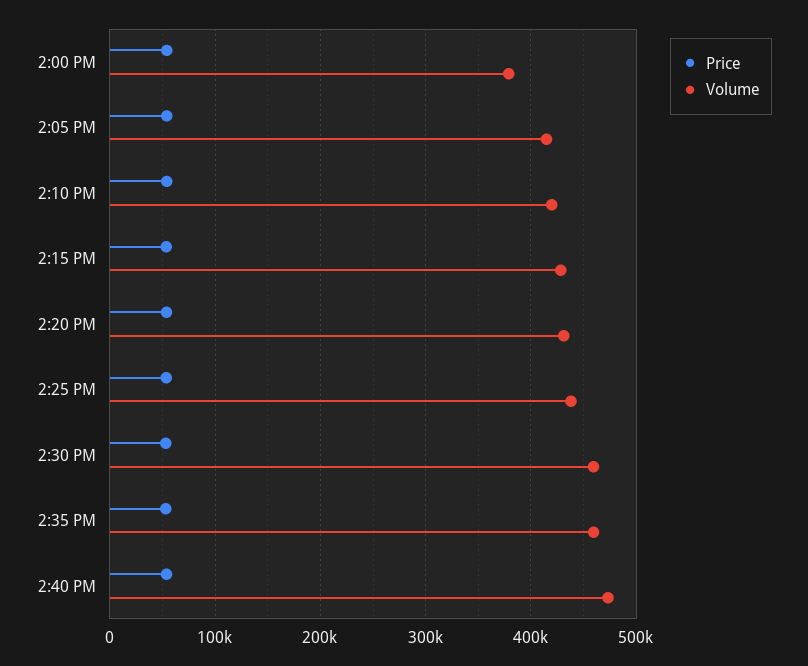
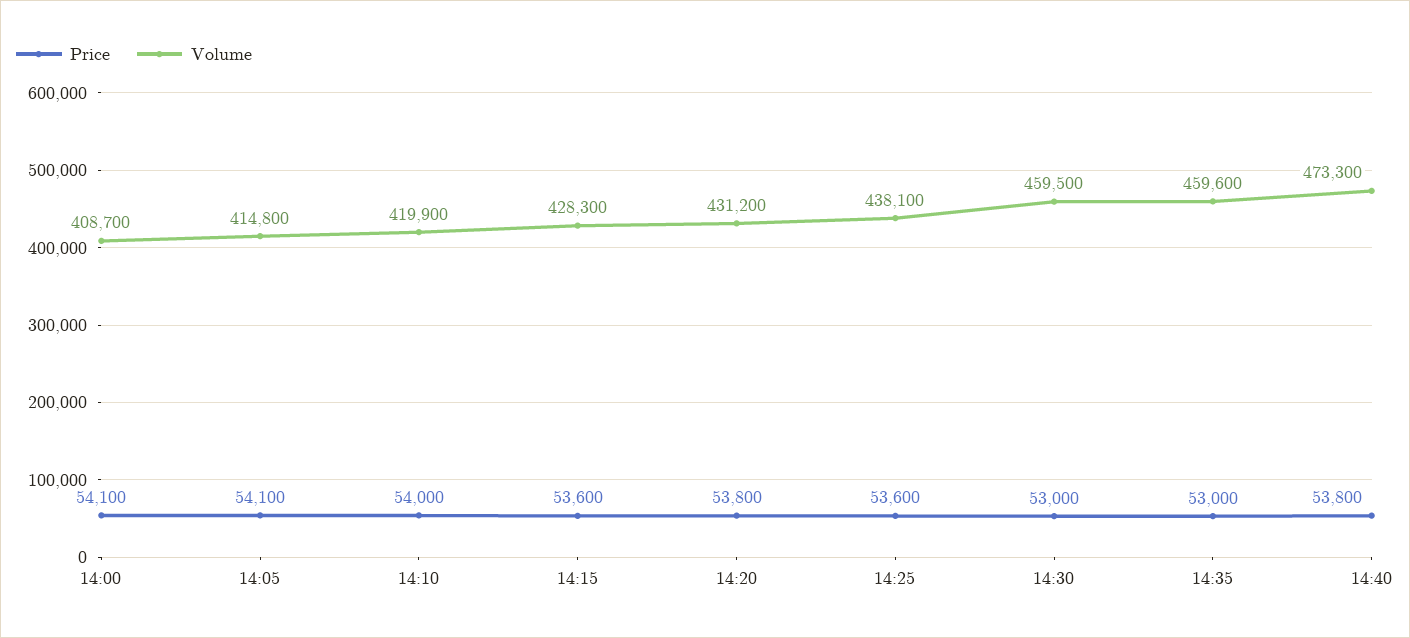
  {
    "Price": {
      "2:00 PM": 54100,
      "2:05 PM": 54100,
      "2:10 PM": 54000,
      "2:15 PM": 53600,
      "2:20 PM": 53800,
      "2:25 PM": 53600,
      "2:30 PM": 53000,
      "2:35 PM": 53000,
      "2:40 PM": 53800
    },
    "Volume": {
-     "2:00 PM": 380000,
+     "2:00 PM": 408700,
      "2:05 PM": 414800,
      "2:10 PM": 419900,
      "2:15 PM": 428300,
      "2:20 PM": 431200,
      "2:25 PM": 438100,
      "2:30 PM": 459500,
      "2:35 PM": 459600,
      "2:40 PM": 473300
    }
  }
■ ■ ■
== PROBLEM REQUIREMENTS ==
A verbatim printout of the entries above is expected, free of pictures.

== ANSWER SECTION ==
  {
    "Price": {
      "2:00 PM": 54100,
      "2:05 PM": 54100,
      "2:10 PM": 54000,
      "2:15 PM": 53600,
      "2:20 PM": 53800,
      "2:25 PM": 53600,
      "2:30 PM": 53000,
      "2:35 PM": 53000,
      "2:40 PM": 53800
    },
    "Volume": {
-     "2:00 PM": 380000,
+     "2:00 PM": 408700,
      "2:05 PM": 414800,
      "2:10 PM": 419900,
      "2:15 PM": 428300,
      "2:20 PM": 431200,
      "2:25 PM": 438100,
      "2:30 PM": 459500,
      "2:35 PM": 459600,
      "2:40 PM": 473300
    }
  }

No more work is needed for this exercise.